=== Section Start ===
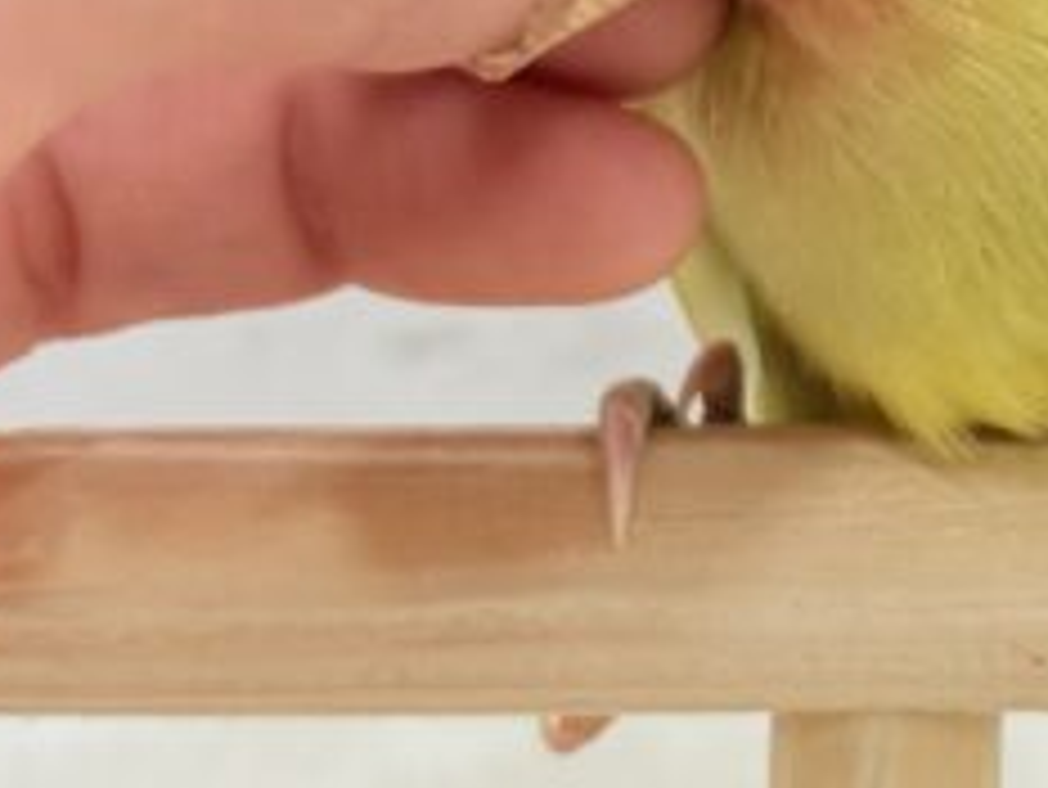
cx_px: 1376
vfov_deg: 10.2
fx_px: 4332
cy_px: -257
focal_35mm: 143
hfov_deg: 13.3
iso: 64
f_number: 1.6
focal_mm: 5.96
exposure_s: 1/100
=== Section End ===
### [Goal of the exercise]
Take the records above and transcribe them exactly, dropping every picture.

### [Answer]
cx_px: 1376
vfov_deg: 10.2
fx_px: 4332
cy_px: -257
focal_35mm: 143
hfov_deg: 13.3
iso: 64
f_number: 1.6
focal_mm: 5.96
exposure_s: 1/100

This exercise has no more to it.